Il est, dans ce contexte, particulier de voir Philippe Couillard souligner à Paul Magnette la ressemblance entre le Québec et la Wallonie, afin qu'il ratifie l'AECG. D'un côté, Couillard, aveuglé par son amour irrationnel du Canada, fait tout en son pouvoir pour diluer l'identité québécoise et le pouvoir politique du Québec dans la fédération canadienne. De l'autre, il y a Paul Magnette, qui use de ses nouveaux pouvoirs légués par la transformation de son pays en fédération pour s'imposer face à l'Europe, en interpellant quelque chose comme les Wallons. Sur l'autoroute de la revendication politique et nationale, ils avancent en sens inverse, l'un faisant apparaître sa région à la face du monde, l'autre exhibant son aplaventrisme pour diluer sa nation dans la fédération.

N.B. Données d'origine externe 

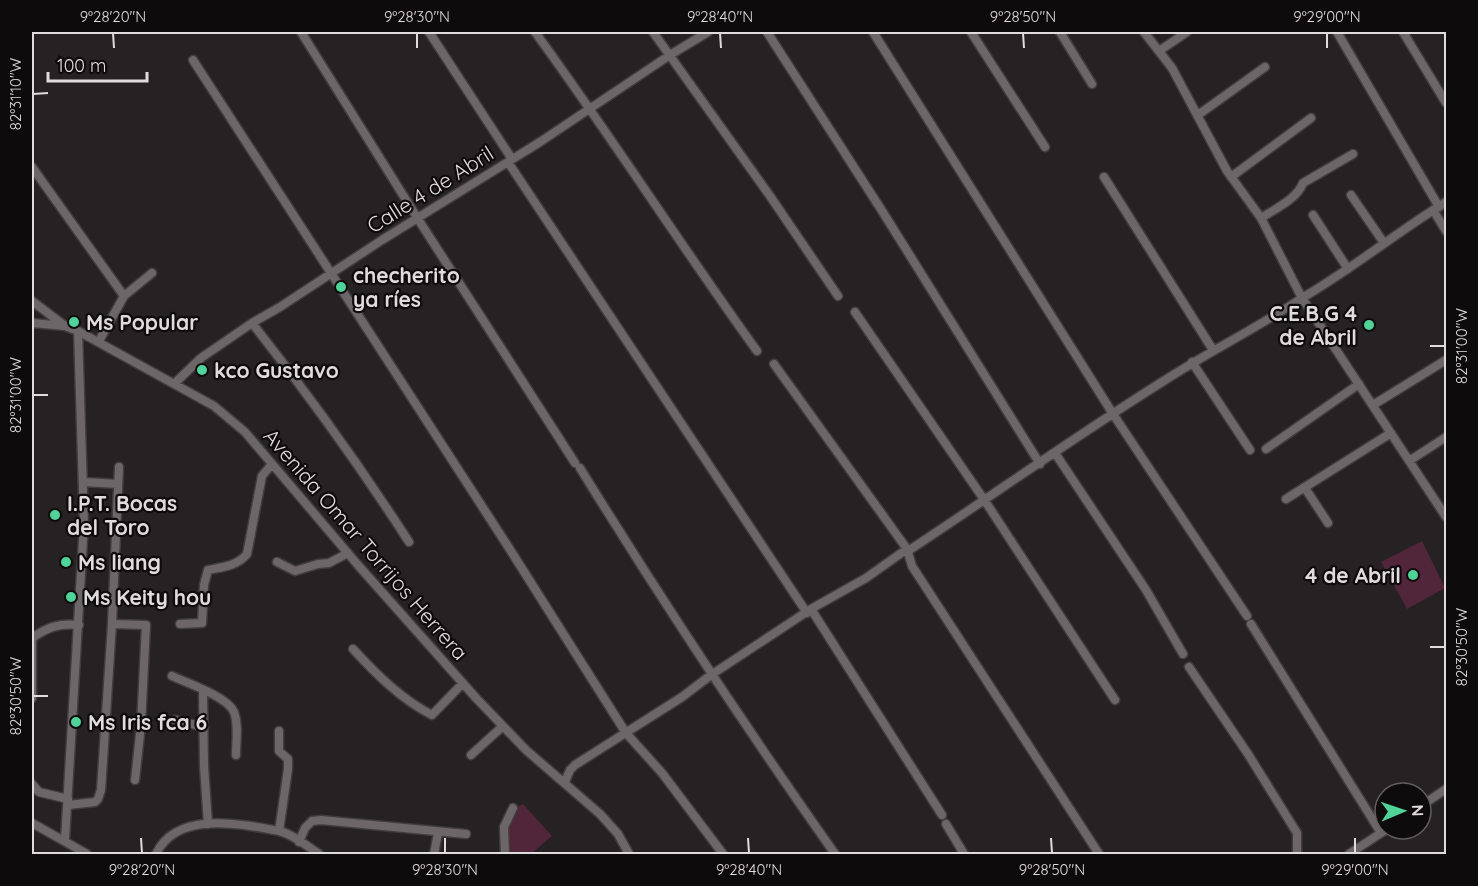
<svg xmlns="http://www.w3.org/2000/svg" width="1478" height="886" viewBox="0 0 1478 886" font-family="Quicksand,sans-serif">
<rect width="100%" height="100%" fill="#262123"/>
<path fill="#51253a" d="M1422,541L1445,588L1407,609L1381,562Z
M523,804L552,836L531,854H507C507,837 504,813 523,804Z"/>
<g fill="none" stroke-linecap="round" stroke-linejoin="round">
<defs>
<path id="minor" d="M301,32L418,219L575,463
M429,32L512,159L508,162L807,613
M535,32C611,136 681,246 757,351
M653,32L770,196L838,296
M767,32L884,214L1040,464
M873,32L1113,414L1247,616
M971,32L1045,147
M1060,32L1092,84
M1144,32L1172,68L1227,171L1261,218L1302,298C1352,269 1397,232 1446,202
M1337,32L1439,207
M1403,32L1446,103
M1159,51L1187,32
M193,60L509,548L626,733L662,773L723,854
M1198,115L1265,67
M32,167L124,296
M1104,177L1213,350
M1231,177L1311,118
M1351,195L1384,243
M1433,210L1446,231
M1313,215L1348,269
M1261,218C1275,209 1297,199 1303,183L1353,154
M32,301L65,326
M855,312L985,501L1115,700
M32,323L65,326L78,331L214,406L245,432L357,564L476,698L526,750L600,814L618,834L629,854
M252,323C308,394 360,466 409,542
M99,341L124,296L152,273
M1192,362L1250,450
M774,364L907,549L912,566L1099,854
M175,383L201,358L252,323L280,307L382,240L540,142L670,55L708,32
M1373,405L1446,360
M1266,449L1359,384
M1055,453L1146,590L1183,654
M1409,461L1446,437
M580,468C661,599 746,728 835,854
M84,482L118,484
M1305,488L1328,523
M1286,499L1391,433
M277,562L295,571L318,564L329,563L348,553
M811,609L942,815
M112,624L146,625L141,725L135,780
M180,624L202,623L204,585L208,570C223,567 237,566 247,554L262,476L272,464
M1251,624L1381,833
M32,638C48,627 59,623 79,625
M353,649C377,675 401,699 432,715L463,683
M1189,667L1248,754L1297,833V854
M172,676C187,683 228,697 234,712C239,725 236,741 236,755
M203,691L204,766L208,824
M32,698V637
M175,720L204,727
M279,731V751L288,759V769L279,831
M471,755L503,726
M565,782L570,770L575,765L682,697L711,675L811,609L866,578L907,549L908,551C993,495 1076,436 1162,382C1208,352 1257,328 1302,298L1446,517
M32,784L39,792L68,799
M68,805L95,802L98,799L101,790L112,624L119,467
M1421,806L1446,789
M32,823L87,854
M946,824L964,854
M65,840L84,523L78,331
M299,842L305,828L312,821L321,820L466,834
M156,854C177,810 241,824 279,831C293,834 308,847 319,854
M434,854L438,833
M505,854L504,827L513,808
M1349,854L1387,829"/>
</defs>
<use href="#minor" stroke="#413c3e" stroke-width="11"/>
<use href="#minor" stroke="#6d6669" stroke-width="8"/>
</g>
<path fill="none" stroke="#e0dcde" stroke-width="2" d="M113,33L114,48M417,33V48M720,33L721,48M1023,33L1024,48M1327,33V48M33,94L48,93M1430,346H1445M33,395H48M1430,647H1445M33,696H48M141,838L142,853M445,838V853M748,838L749,853M1051,838L1052,853M1355,838V853"/>
<g fill="#50d398" stroke="#0d0b0c" stroke-width="2">
<circle cx="341" cy="287" r="6"/>
<circle cx="74" cy="322" r="6"/>
<circle cx="1369" cy="325" r="6"/>
<circle cx="202" cy="370" r="6"/>
<circle cx="55" cy="515" r="6"/>
<circle cx="66" cy="562" r="6"/>
<circle cx="1413" cy="575" r="6"/>
<circle cx="71" cy="597" r="6"/>
<circle cx="76" cy="722" r="6"/>
</g>
<g text-anchor="middle" dominant-baseline="central" stroke-width="4.5" stroke-linejoin="round" paint-order="stroke">
<g font-size="21" fill="#e0dcde" stroke="#0d0b0c">
<text transform="translate(430 189) rotate(-32)">Calle 4 de Abril</text>
<text transform="translate(366 544) rotate(49)">Avenida Omar Torrijos Herrera</text>
</g>
<g font-size="21" font-weight="bold" fill="#e0dcde" stroke="#0d0b0c" text-anchor="start">
<text x="353" y="275">checherito<tspan x="353" dy="24">ya ríes</tspan></text>
<text x="1357" y="313" text-anchor="end">C.E.B.G 4<tspan x="1357" dy="24">de Abril</tspan></text>
<text x="86" y="322">Ms Popular</text>
<text x="214" y="370">kco Gustavo</text>
<text x="67" y="503">I.P.T. Bocas<tspan x="67" dy="24">del Toro</tspan></text>
<text x="78" y="562">Ms liang</text>
<text x="1401" y="575" text-anchor="end">4 de Abril</text>
<text x="83" y="597">Ms Keity hou</text>
<text x="88" y="722">Ms Iris fca 6</text>
</g>
</g>
<rect width="1478" height="886" fill="none" stroke="#0d0b0c" stroke-width="66"/>
<g transform="translate(1403 811) rotate(88)"><circle r="28" fill="#0d0b0c" stroke="#615f60" stroke-width="1.5"/>
<path d="M0-4.5L10 22L0 15L-10 22Z" fill="#50d398"/>
<text y="-9" font-size="16" font-weight="bold" text-anchor="middle" fill="#e0dcde">N</text>
</g>
<path d="M48 72v9h99v-9" fill="none" stroke="#e0dcde" stroke-width="3"/>
<text x="57" y="72" font-size="18" fill="#e0dcde" stroke="#0d0b0c" stroke-width="4.5" paint-order="stroke">100 m</text>
<rect x="33" y="33" width="1412" height="820" fill="none" stroke="#e0dcde" stroke-width="2"/>
<g font-size="15" text-anchor="middle" fill="#e0dcde">
<text x="113" y="22">9°28'20"N</text>
<text x="417" y="22">9°28'30"N</text>
<text x="720" y="22">9°28'40"N</text>
<text x="1023" y="22">9°28'50"N</text>
<text x="1327" y="22">9°29'00"N</text>
<text transform="translate(16 94) rotate(-90)" y="5">82°31'10"W</text>
<text transform="translate(1462 346) rotate(-90)" y="5">82°31'00"W</text>
<text transform="translate(16 395) rotate(-90)" y="5">82°31'00"W</text>
<text transform="translate(1462 647) rotate(-90)" y="5">82°30'50"W</text>
<text transform="translate(16 696) rotate(-90)" y="5">82°30'50"W</text>
<text x="142" y="875">9°28'20"N</text>
<text x="445" y="875">9°28'30"N</text>
<text x="749" y="875">9°28'40"N</text>
<text x="1052" y="875">9°28'50"N</text>
<text x="1355" y="875">9°29'00"N</text>
</g>
</svg>
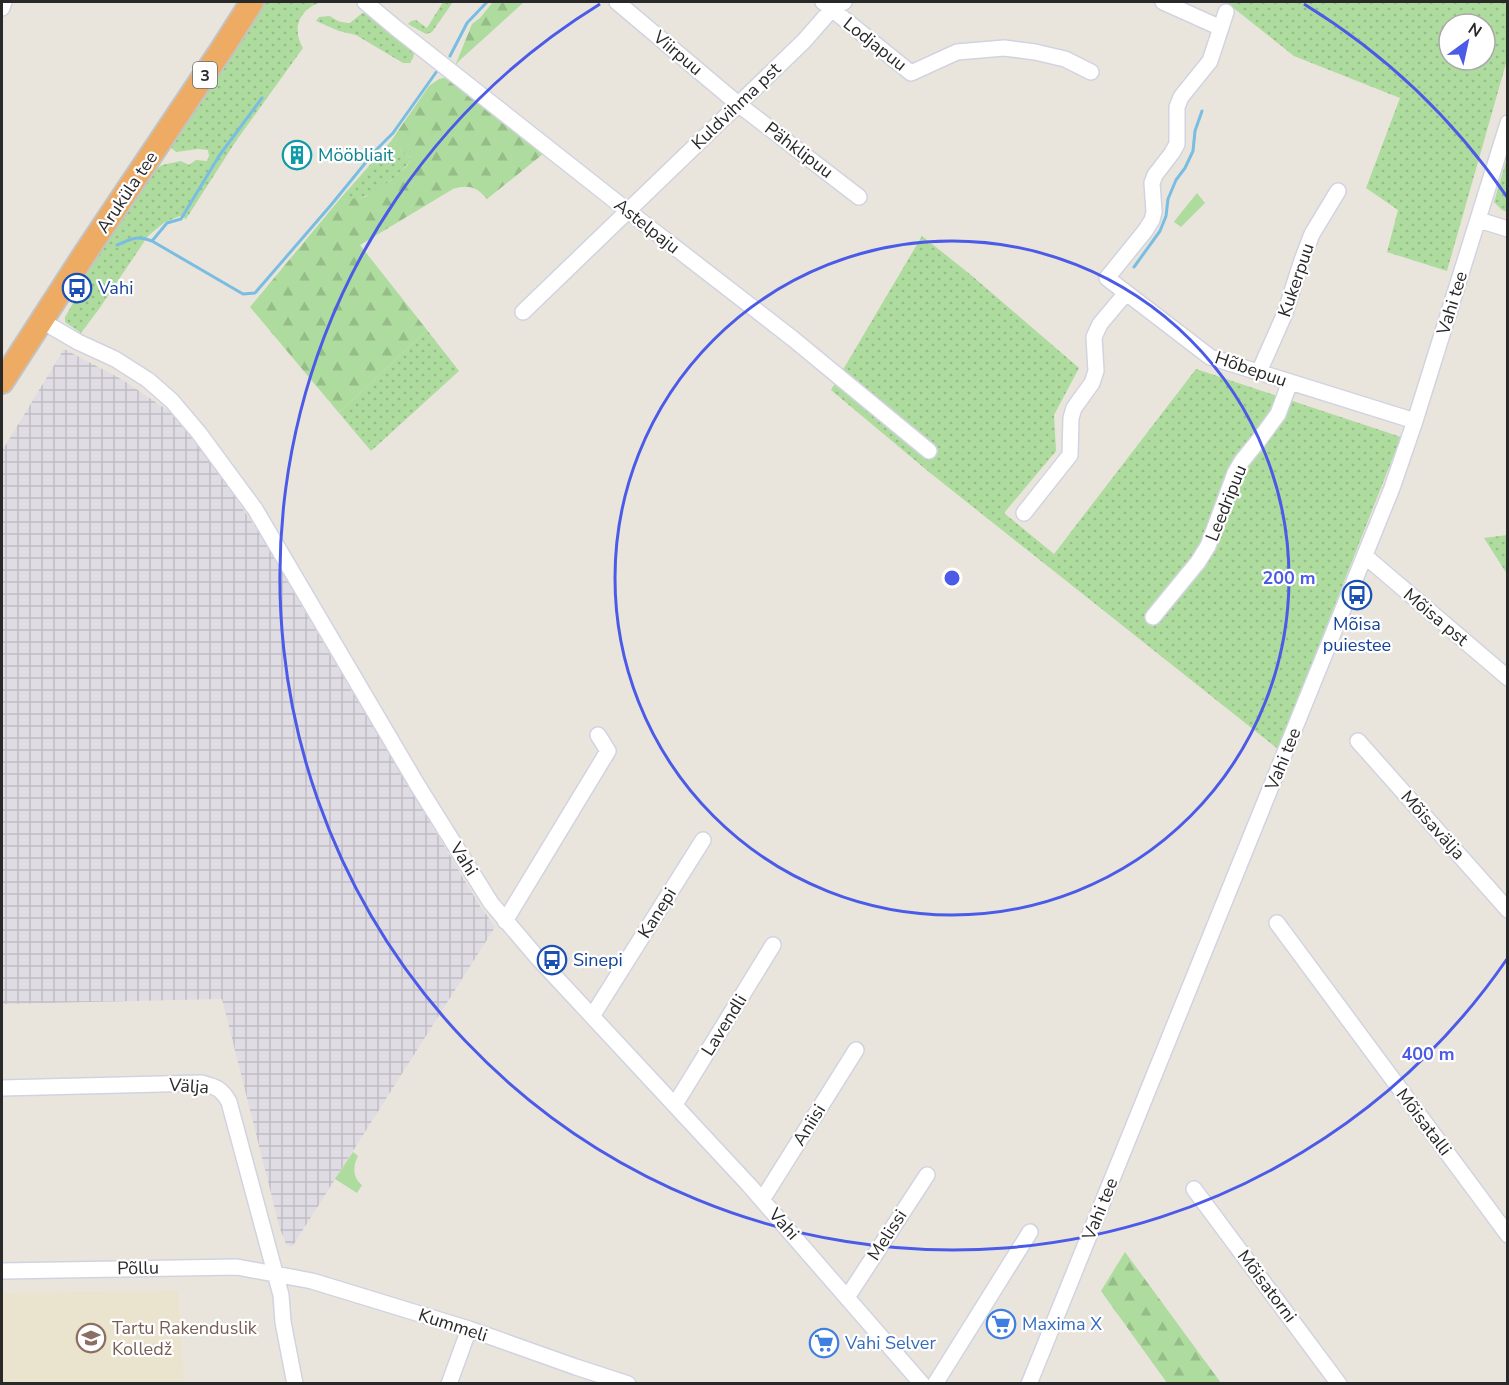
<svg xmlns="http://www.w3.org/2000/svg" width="1509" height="1385" font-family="'Nunito Sans',sans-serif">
<defs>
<pattern id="industrial-grid" width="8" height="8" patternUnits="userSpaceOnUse" patternTransform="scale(1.5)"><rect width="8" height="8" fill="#dfdce3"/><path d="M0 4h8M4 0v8" fill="none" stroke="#bfbdc3"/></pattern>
<pattern id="grass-dots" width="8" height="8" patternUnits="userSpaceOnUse" patternTransform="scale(1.5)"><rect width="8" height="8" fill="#aedb9e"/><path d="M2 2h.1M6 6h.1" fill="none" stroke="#96bc88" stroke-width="1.8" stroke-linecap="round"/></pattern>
<pattern id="forest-firs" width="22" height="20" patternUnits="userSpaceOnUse" patternTransform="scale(1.5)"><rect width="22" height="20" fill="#aedb9e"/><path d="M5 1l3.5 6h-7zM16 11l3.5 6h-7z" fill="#96bc88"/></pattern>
</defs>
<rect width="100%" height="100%" fill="#eae5dc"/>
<path fill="url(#industrial-grid)" d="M64,349L123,380L170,412L213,464L261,536L325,646L480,906L495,927L292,1247L286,1244L280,1229L222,999L2,1004V451Z"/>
<path fill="#eae3cd" d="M178,1291L184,1383H2V1293Z"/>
<path fill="url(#grass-dots)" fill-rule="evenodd" d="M265,2H322C300,8 291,28 303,48L236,141L186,219L180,216L165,222L148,236L99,309L81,333L65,322V317L83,286L81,284L100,253V251L142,187L156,169L162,165L181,161L189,165L196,160L207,161L209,156L208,150L198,149L176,152L170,147L172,142Z
M443,2H453L432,32L426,34L408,24L411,21L416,20L427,28Z
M1226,2H1507V60L1447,271L1387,252L1398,210L1366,188L1400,98L1294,56ZM1449,24H1485V60H1449Z
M362,13H368L410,48L414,54L413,58L410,63H403L356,35L339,31L316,21L319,17L330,16C337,21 342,23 350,23Z
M391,141L411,159C405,171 377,193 363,197C355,199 347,199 339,200Z
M1507,158V212L1502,210L1494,202Z
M922,236L971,275L1079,368L1054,415L1056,451L1004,513L1054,554L1196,369L1401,437L1278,749L929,472L831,390Z
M427,330L459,371L371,451L339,413Z
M1507,535H1508L1507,574L1484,538Z"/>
<path fill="url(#forest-firs)" d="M493,2H524L459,61L455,66L472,24L480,18Z
M447,77L456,81L543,154L487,199C477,187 469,184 453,189L360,245L427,330L339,413L250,307L339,200L365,197L389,182L407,166L411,159L391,141L429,86L439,79Z
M1125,1252L1221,1383H1167L1101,1291Z"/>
<path fill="#aedb9e" d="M1197,193L1205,203L1181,227L1174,222L1176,219Z
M353,1152L358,1156C353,1166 352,1177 362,1185L357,1193L335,1179Z"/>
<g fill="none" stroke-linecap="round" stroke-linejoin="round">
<path stroke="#79bde2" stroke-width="3" d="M450,56L467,23L487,2
M152,241L167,223L181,219L219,156L262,98
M117,245C131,239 137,235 152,241L243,294L255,293L331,205L376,150L393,133L437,71
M1134,267L1160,231L1166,216L1168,199L1176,180L1185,168L1193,151L1195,131L1202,111"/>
<g stroke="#d2d3e1" stroke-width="18">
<path id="minor" d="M365,2L396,28L628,211L792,338L929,451
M617,2L738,104L859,197
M823,2L911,73L957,52L1004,48L1035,52L1065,59L1091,72
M1163,2L1221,28
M2,8L4,2
M1226,12L1210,61L1181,97L1177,107V144L1172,153L1155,175L1152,183L1154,212L1152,220L1145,231L1107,278L1210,357L1415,421
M1479,220L1508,229
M523,312L804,41L832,9L844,2
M42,321L78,342L115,359L148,380L172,401L199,433L255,509L418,786L491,903L536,956L749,1185L922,1384
M1259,372L1285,313L1302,260L1312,234L1338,191
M1024,513L1070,455L1071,418L1074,408L1092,383L1096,371L1094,337L1100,324L1126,293
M1365,556L1508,678
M1153,617L1198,562L1208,546L1235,473L1242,461L1259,440L1278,414L1290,382
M1358,741L1508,910
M505,921L608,751L598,735
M1277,923L1508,1235
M591,1015L596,1010L703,840
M2,1088L201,1083C216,1087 221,1088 229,1102L281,1295L283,1322L295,1384
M672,1102L679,1098L773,945
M1194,1189L1339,1384
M762,1200L856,1050
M2,1271L237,1267L312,1281L469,1329L576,1367L628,1384
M848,1296L927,1175
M449,1384L469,1329
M935,1384L1030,1232
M1029,1384L1392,488L1415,421L1508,123"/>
</g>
<g stroke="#c3c3c3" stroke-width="26">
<path id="highway" d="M2,382L86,252L222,49L252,2"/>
</g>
<use href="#minor" stroke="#fff" stroke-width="15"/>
<use href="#highway" stroke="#eeab63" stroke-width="22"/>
</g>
<g fill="none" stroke="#4b5be8" stroke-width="3">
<circle cx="952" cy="578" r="337"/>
<path d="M1507 959A673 673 0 1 1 600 4M1304 4A673 673 0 0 1 1507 197"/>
</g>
<defs>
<g id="building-ring" transform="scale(1.5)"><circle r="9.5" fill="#fff" stroke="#0f9aa8" stroke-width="1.5"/><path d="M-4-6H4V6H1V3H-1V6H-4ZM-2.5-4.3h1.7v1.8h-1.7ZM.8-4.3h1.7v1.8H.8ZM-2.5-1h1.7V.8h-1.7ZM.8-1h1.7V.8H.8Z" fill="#0f9aa8"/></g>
<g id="bus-ring" transform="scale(1.5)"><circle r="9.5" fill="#fff" stroke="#1a4fb4" stroke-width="1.5"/><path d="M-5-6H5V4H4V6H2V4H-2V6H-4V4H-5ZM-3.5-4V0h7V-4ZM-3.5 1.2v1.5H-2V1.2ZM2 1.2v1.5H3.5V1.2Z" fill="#1a4fb4"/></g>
<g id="supermarket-ring" transform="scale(1.5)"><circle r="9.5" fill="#fff" stroke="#3f7fe0" stroke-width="1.5"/><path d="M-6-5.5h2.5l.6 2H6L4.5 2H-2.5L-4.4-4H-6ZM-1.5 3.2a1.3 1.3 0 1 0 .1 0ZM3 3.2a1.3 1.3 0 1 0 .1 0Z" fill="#3f7fe0"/></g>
<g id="university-ring" transform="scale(1.5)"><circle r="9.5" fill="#fff" stroke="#8d6e63" stroke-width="1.5"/><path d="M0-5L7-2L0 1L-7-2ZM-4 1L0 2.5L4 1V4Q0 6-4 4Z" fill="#8d6e63"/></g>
</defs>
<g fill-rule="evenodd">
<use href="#building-ring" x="297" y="155"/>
<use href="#bus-ring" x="77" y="288"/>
<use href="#bus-ring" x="1357" y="595"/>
<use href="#bus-ring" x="552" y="960"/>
<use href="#supermarket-ring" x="1001" y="1324"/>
<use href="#university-ring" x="91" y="1338"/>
<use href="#supermarket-ring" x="824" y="1343"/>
</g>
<g text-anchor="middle" stroke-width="4.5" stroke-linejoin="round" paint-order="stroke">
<rect fill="#fff" stroke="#696969" stroke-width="1.5" x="193" y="62" width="24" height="26" rx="4.5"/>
<g font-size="16" font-weight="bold" fill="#292929">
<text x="205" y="81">3</text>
</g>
<g font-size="18" fill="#292929" stroke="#fff">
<text transform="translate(875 44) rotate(38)" y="6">Lodjapuu</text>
<text transform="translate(678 53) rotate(40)" y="6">Viirpuu</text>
<text transform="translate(736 106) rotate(-44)" y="6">Kuldvihma pst</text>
<text transform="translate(799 150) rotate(37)" y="6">Pähklipuu</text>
<text transform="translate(127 192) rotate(-56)" y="6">Aruküla tee</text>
<text transform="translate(647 226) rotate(38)" y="6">Astelpaju</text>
<text transform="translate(1296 280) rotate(-71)" y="6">Kukerpuu</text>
<text transform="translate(1452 303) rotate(-73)" y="6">Vahi tee</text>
<text transform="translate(1251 369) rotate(19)" y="6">Hõbepuu</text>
<text transform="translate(1226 503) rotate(-68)" y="6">Leedripuu</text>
<text transform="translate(1436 617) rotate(40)" y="6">Mõisa pst</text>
<text transform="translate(1283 759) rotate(-68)" y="6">Vahi tee</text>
<text transform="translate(1433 825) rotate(48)" y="6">Mõisavälja</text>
<text transform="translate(464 859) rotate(58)" y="6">Vahi</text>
<text transform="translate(657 913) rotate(-58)" y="6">Kanepi</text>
<text transform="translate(724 1025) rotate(-58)" y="6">Lavendli</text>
<text transform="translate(189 1086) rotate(4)" y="6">Välja</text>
<text transform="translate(1424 1122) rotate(53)" y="6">Mõisatalli</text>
<text transform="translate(809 1125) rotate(-58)" y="6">Aniisi</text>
<text transform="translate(1100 1209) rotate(-68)" y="6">Vahi tee</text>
<text transform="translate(784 1224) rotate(48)" y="6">Vahi</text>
<text transform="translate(887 1235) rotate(-57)" y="6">Melissi</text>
<text transform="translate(138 1268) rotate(-1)" y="6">Põllu</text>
<text transform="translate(1267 1286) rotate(53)" y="6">Mõisatorni</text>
<text transform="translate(453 1325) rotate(18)" y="6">Kummeli</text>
</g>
<g font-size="18" fill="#0d838f" stroke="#fff" text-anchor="start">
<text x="318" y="161">Mööbliait</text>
</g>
<g font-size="18" fill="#164399" stroke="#fff" text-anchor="start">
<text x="98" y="294">Vahi</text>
<text x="1357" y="630" text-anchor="middle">Mõisa<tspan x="1357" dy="21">puiestee</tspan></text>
<text x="573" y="966">Sinepi</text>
</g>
<g font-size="18" fill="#366cbe" stroke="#fff" text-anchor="start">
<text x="1022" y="1330">Maxima X</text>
<text x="845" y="1349">Vahi Selver</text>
</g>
<g font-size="18" fill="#785e54" stroke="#fff" text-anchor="start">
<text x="112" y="1334">Tartu Rakenduslik<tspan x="112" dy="21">Kolledž</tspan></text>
</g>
</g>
<circle cx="952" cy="578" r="9" fill="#4b5be8" stroke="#fff" stroke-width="3"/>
<g font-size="18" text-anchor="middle" font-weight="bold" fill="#4b5be8" stroke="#fff" stroke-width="4.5" stroke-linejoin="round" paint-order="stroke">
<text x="1289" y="584">200 m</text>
<text x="1428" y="1060">400 m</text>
</g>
<rect width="1509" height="1385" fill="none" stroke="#292929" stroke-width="6"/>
<g transform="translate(1467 42) rotate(33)"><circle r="28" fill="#ffffff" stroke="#a9a9a9" stroke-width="1.5"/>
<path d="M0-4.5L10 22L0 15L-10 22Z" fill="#4b5be8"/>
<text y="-9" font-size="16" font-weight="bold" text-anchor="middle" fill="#292929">N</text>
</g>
</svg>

Cette caricature de Kroll, le plus célèbre caricaturiste belge, illustre bien le sursaut des Wallons des dernières semaines, dont j'ai pu être directement témoin chez ma conjointe et ma belle-famille. Il est heureux que la contestation soit venu d'une région européenne aux fortes racines démocratiques, plutôt que par la voix d'un populiste comme nous avons pu voir aux États-Unis il y a quelques jours. Ici au Québec, il est impensable que Couillard puisse donner un sursaut de fierté aux Québécois(es), que ce soit sur le plan national ou international. Là comme ailleurs, on peut trouver inspiration chez les Wallons.